If your organization recently moved from a local Active Directory server to JumpCloud using the Active Directory Integration (ADI) and you want to decommission your AD Integration, you need to release your users from being externally managed in order for JumpCloud to become the sole identity manager for your users. To release users from external management, you'll change the externally_managed parameter to False using JumpCloud's PowerShell Module.
If you wish to remove the user(s) from the “JumpCloud” Active Directory Security Group you may do so, but only after completing the following procedure.
Note: The standard name for this Security Group is “JumpCloud”, yours may be different if changed during initial ADI configuration.
- Use the AD Import or AD Sync agent to import or create users in JumpCloud from Active Directory.
- Install the PowerShell Module (Watch a PowerShell Module Video Tutorial)
Step 1: Release a user, group of users, or all users from external management
To release a user from external management using the JumpCloud PowerShell Module
- Open a PowerShell window and launch the JumpCloud PowerShell Module.

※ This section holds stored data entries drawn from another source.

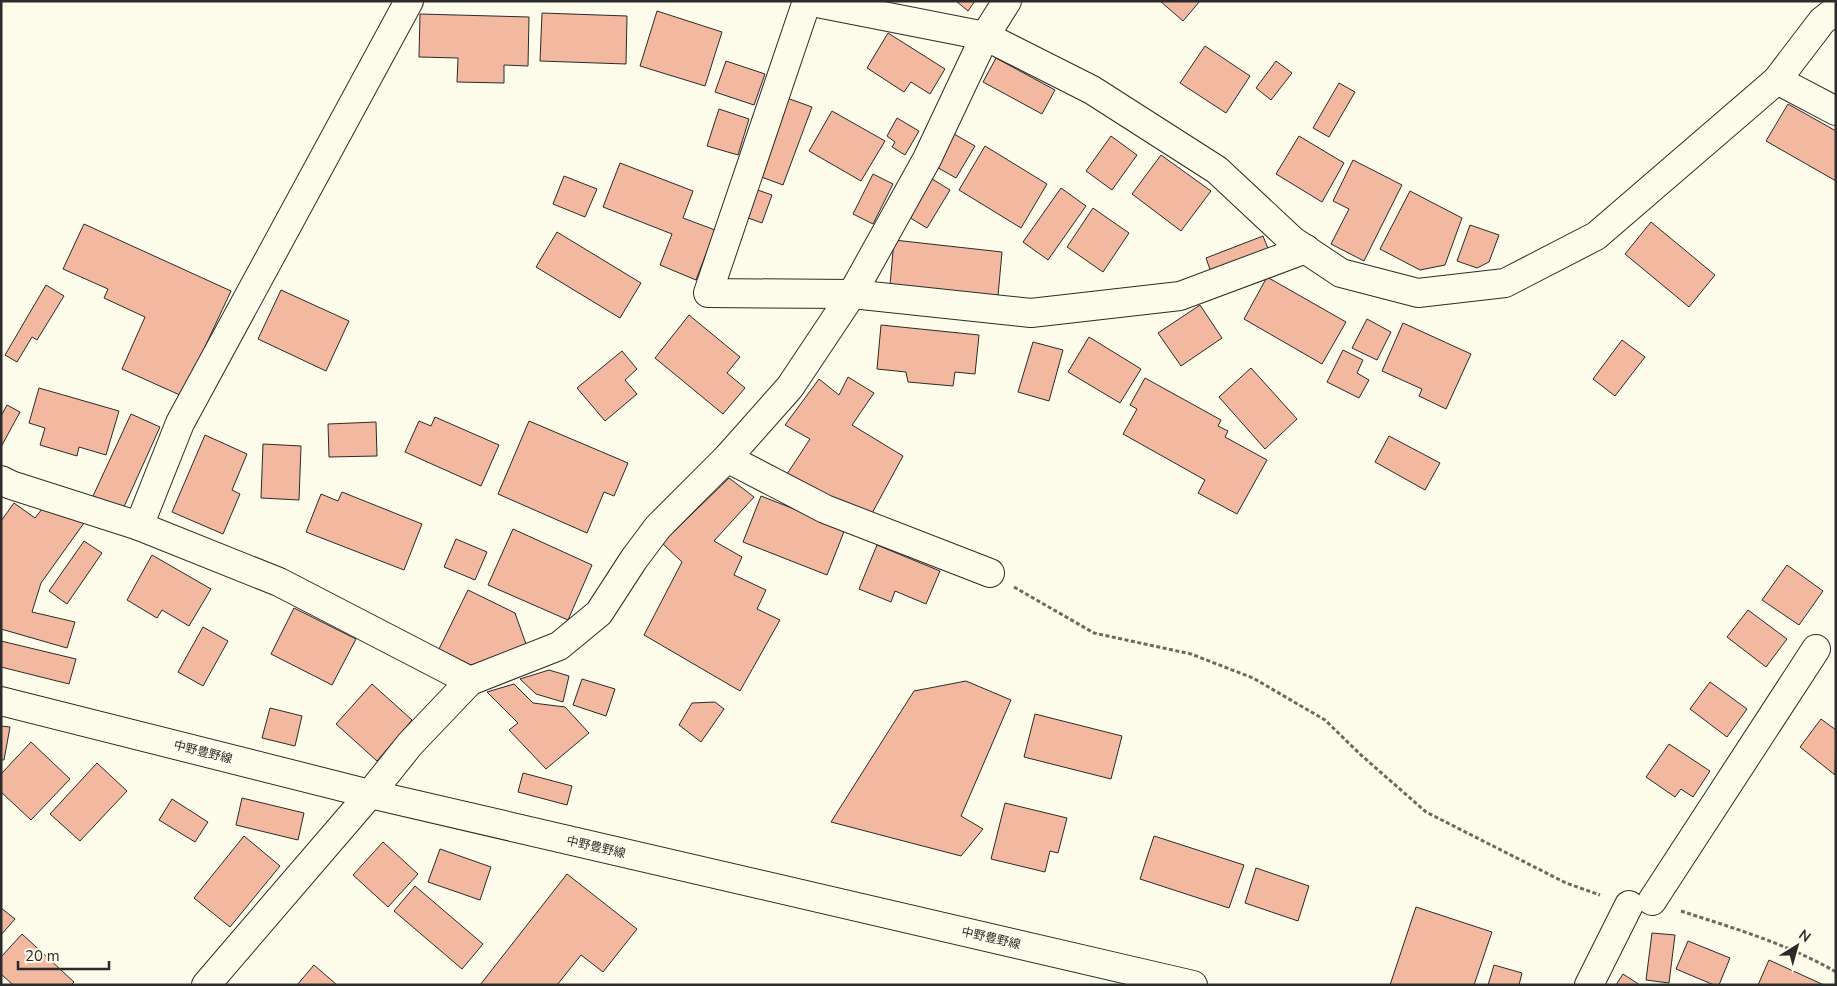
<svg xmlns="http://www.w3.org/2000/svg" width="1837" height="986" font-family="'Nunito Sans','Noto Sans JP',sans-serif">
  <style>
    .building { fill: #f2b8a0; stroke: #2b2b2b }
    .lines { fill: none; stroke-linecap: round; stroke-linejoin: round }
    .street-casing { stroke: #2b2b2b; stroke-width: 30 }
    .primary-casing { stroke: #2b2b2b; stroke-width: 30 }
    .path { stroke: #6a6964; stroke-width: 3; stroke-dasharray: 4 2.5; stroke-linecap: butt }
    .street { stroke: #fdfbea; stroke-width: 28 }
    .primary { stroke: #fdfbea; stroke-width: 28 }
    .labels { text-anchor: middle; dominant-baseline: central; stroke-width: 4; stroke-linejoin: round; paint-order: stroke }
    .street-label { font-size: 12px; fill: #2b2b2b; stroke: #fdfbea }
  </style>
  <rect width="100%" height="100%" fill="#fdfbea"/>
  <g class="building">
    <polygon points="956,1 975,1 968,11"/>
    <polygon points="1160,1 1200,1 1183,21"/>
    <polygon points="657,11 722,32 705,86 640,66"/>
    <polygon points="542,13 627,16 626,64 540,61"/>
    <polygon points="420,14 529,17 528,66 504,65 504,83 457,82 458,58 419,57"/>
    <polygon points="888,33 945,69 930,94 911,82 904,92 867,68"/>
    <polygon points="1205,46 1250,76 1226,113 1180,83"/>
    <polygon points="996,58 1055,90 1042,114 983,82"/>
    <polygon points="726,61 765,74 754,105 715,92"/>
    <polygon points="1276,61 1292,73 1271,100 1256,88"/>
    <polygon points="1339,83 1355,92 1329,137 1313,128"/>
    <polygon points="784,97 812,107 783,185 756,175"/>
    <polygon points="1788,104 1836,131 1836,181 1766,141"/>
    <polygon points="719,109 749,119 738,155 707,146"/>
    <polygon points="832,111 885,141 861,181 809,151"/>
    <polygon points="897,118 919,131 905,155 892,147 895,142 887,136"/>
    <polygon points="954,134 975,146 956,178 935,166"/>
    <polygon points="1111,136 1137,155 1112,190 1086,171"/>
    <polygon points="1299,136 1344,163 1322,202 1276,174"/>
    <polygon points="985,146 1047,184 1021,228 959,190"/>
    <polygon points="1161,155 1211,191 1181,231 1132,194"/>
    <polygon points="1353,160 1402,185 1364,261 1331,244 1349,209 1333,201"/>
    <polygon points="620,163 693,191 683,218 715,230 696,280 660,265 672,234 603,207"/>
    <polygon points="873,174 893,184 873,224 853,214"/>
    <polygon points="564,176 597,189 585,217 553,204"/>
    <polygon points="929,177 950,190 927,228 907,216"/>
    <polygon points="749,187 772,195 762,223 740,215"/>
    <polygon points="1061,188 1086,206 1048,260 1023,242"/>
    <polygon points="1410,191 1462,218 1445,265 1420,270 1380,249"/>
    <polygon points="1093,208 1129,233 1103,272 1067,247"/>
    <polygon points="1651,222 1715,275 1689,307 1625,254"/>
    <polygon points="84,224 231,291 182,396 122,369 145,317 104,298 108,289 63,269"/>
    <polygon points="1470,225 1499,235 1489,262 1477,268 1457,261"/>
    <polygon points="557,232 641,283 620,318 536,267"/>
    <polygon points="1263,236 1271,256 1213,278 1206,258"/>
    <polygon points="894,240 1002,252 998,296 890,285"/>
    <polygon points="1267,277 1346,322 1322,364 1244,319"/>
    <polygon points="46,285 64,296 37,340 32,337 17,362 5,355"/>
    <polygon points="281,290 349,321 326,371 258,339"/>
    <polygon points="1200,305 1222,338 1181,366 1158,333"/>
    <polygon points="689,315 740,357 727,373 745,388 723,414 655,358"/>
    <polygon points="1367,319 1391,332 1377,360 1352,348"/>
    <polygon points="1403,323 1471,354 1446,409 1419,396 1422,389 1382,371"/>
    <polygon points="881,325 979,335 975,374 955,372 953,386 908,382 906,372 877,369"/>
    <polygon points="1089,337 1141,369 1120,403 1068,372"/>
    <polygon points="1622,340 1645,357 1615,396 1593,379"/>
    <polygon points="1033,342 1063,350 1049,401 1018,392"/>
    <polygon points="1343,350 1363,360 1357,373 1369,380 1359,398 1327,382"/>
    <polygon points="622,351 637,369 625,380 637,394 605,421 577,388"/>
    <polygon points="1251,368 1297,419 1265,449 1219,397"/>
    <polygon points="848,377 874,393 852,425 903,456 870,517 787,474 810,439 785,425 819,379 839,395"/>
    <polygon points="1145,378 1221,420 1218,426 1228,431 1225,437 1267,460 1237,514 1198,493 1205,480 1123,434 1137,409 1130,405"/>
    <polygon points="39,388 119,411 106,455 79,447 77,456 40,445 45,428 29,423"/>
    <polygon points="7,405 20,412 1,447 1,416"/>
    <polygon points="131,414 160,427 123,509 93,496"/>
    <polygon points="435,417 499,445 481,486 405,452 419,421 431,426"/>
    <polygon points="529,421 628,463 614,496 604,492 587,533 498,494"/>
    <polygon points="376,422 377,456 329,457 328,424"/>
    <polygon points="205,435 247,454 232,490 240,494 223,534 172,512"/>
    <polygon points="1389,436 1440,463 1425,490 1375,462"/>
    <polygon points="263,444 301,446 299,500 261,498"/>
    <polygon points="729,478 754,497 714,541 742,557 734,575 766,590 757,609 780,620 740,691 644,635 682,562 662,543"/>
    <polygon points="342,492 422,524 404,570 306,532 321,494 338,501"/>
    <polygon points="761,496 845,529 827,575 743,542"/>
    <polygon points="14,503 35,518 42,509 84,523 41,583 32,612 75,622 67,648 1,629 1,521"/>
    <polygon points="513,529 592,565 568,620 488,585"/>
    <polygon points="456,539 487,552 475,580 444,567"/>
    <polygon points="84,541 102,553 67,604 49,591"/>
    <polygon points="877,545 940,571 926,604 895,591 891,602 859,589"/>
    <polygon points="152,555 211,589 189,626 162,610 157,618 127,600"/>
    <polygon points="1787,565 1823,591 1799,625 1762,600"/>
    <polygon points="468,590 515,613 527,647 471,665 439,649"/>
    <polygon points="294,608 356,639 332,685 271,654"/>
    <polygon points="1748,610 1787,639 1766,667 1727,637"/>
    <polygon points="203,627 228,641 203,686 178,672"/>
    <polygon points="1,641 76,659 69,684 1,667"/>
    <polygon points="549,670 569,676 563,702 536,694 520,679"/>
    <polygon points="582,679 615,689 606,716 573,705"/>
    <polygon points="966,681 1011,700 961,816 983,829 961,856 831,822 914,691"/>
    <polygon points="1710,682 1747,709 1727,737 1690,709"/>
    <polygon points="372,684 412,720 377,761 336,724"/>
    <polygon points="514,684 533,703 565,707 589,733 546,769 509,730 518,723 487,692"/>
    <polygon points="715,702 724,709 701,742 679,725 692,703"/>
    <polygon points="270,708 302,716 295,746 262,738"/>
    <polygon points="1035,714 1122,736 1111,779 1024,757"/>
    <polygon points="1821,719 1836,730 1835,775 1800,747"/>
    <polygon points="1,726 10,727 4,760 1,760"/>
    <polygon points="31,742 70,779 31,820 1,792 1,774"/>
    <polygon points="1669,744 1710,771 1693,797 1681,789 1675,797 1646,777"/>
    <polygon points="97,763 127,791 80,841 50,814"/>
    <polygon points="523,773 572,786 567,805 518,792"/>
    <polygon points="242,798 304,813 298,840 236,825"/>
    <polygon points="172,799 208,822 195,842 159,820"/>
    <polygon points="1005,803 1067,818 1058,853 1050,851 1045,872 991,859"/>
    <polygon points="244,836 280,866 230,927 194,898"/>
    <polygon points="1154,836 1244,865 1229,908 1140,879"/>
    <polygon points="383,842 418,874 388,907 353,875"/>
    <polygon points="440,849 491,867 480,900 428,882"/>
    <polygon points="1256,868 1309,886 1298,921 1245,903"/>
    <polygon points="567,874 637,929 603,972 581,955 557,985 480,985"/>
    <polygon points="415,886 483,944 462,969 394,911"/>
    <polygon points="1416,907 1492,932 1474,985 1390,985"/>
    <polygon points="1,908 15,919 1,935"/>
    <polygon points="1652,933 1675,935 1669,983 1646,980"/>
    <polygon points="22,934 74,982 71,985 13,985 1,974 1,957"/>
    <polygon points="1688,941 1730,958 1719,985 1714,985 1676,969"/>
    <polygon points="1769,960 1824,985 1758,985"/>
    <polygon points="314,965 337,985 297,985"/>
    <polygon points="1494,965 1522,973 1519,985 1488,985"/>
    <polygon points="1623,974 1640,985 1616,985"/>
  </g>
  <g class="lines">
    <defs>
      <g id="street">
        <polyline points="807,1 985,36 1092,90 1217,170 1293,241 1341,273 1418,293 1505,283 1596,236 1777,80 1822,21 1836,10"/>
        <polyline points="807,1 708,293 852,294 1031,313 1180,296 1306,249"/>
        <polyline points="1777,80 1836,111"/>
        <polyline points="727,458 825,509 990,573"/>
        <polyline points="1,480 11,485 139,526 279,582 470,681"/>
        <polyline points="139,526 180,423 409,1"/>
        <polyline points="1652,901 1816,649"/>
        <polyline points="206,985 370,794 410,744 470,681 559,646 599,613 634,559 658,527 727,458 790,387 852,294 927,159 985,36 1007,1"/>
        <polyline points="1589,985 1629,905"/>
      </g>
      <polyline id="primary" points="1,701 370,794 1193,985"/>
    </defs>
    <use href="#street" class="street-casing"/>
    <use href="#primary" class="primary-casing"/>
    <g class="path">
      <polyline points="1014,587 1094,633 1191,654 1253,678 1325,720 1361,755 1426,812 1566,883 1600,895"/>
      <path d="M1681,911C1733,928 1788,944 1836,972"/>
    </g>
    <use href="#street" class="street"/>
    <use href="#primary" class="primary"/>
  </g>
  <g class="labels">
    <g class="street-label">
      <text transform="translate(203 752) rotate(14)">中野豊野線</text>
      <text transform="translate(596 847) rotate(13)">中野豊野線</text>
      <text transform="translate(991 938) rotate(13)">中野豊野線</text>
    </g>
  </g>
  <rect width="1837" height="986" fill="none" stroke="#2b2b2b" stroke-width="5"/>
  <g transform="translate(1797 946) rotate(37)" stroke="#fdfbea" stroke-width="4" paint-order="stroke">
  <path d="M0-4L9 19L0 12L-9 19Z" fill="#2b2b2b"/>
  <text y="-8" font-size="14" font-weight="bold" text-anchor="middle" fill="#2b2b2b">N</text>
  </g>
  <path d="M18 961v8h91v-8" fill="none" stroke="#2b2b2b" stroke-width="2.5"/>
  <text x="25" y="961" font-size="15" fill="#2b2b2b" stroke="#fdfbea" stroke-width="4" paint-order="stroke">20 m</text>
</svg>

- Run the following command, replacing jack.colby with the appropriate JumpCloud user:
Set-JCUser -Username jack.colby -externally_managed $false
To release a group of users from external management
Run the following command, replacing Dev with the appropriate JumpCloud group:
Get-JCUserGroupMember -GroupName Dev | Set-JCUser -externally_managed $false
To release all users in JumpCloud from external management
This will apply to ALL users in JumpCloud! Do not run this if you need some users to remain AD-managed.
Get-JCUser | Set-JCUser -externally_managed $false
Step 2: Remove user from the ADI-created user group
- Log in to the JumpCloud Admin Portal.
- Navigate to USER MANAGEMENT > User Groups.
- Select the ADI-created user group and then select the Users tab.
- Deselect the users you would like to remove from the group.
- Click save.
Step 3: Remove user from Active Directory security group (Optional)
- In Microsoft Active Directory, navigate to Management > User Management > Group Attributes.
- Choose the domain and OU.
- Select the desired list of users or import a CSV file with the preferred list of users.
- Select the security group from which the users should be removed, and click Apply.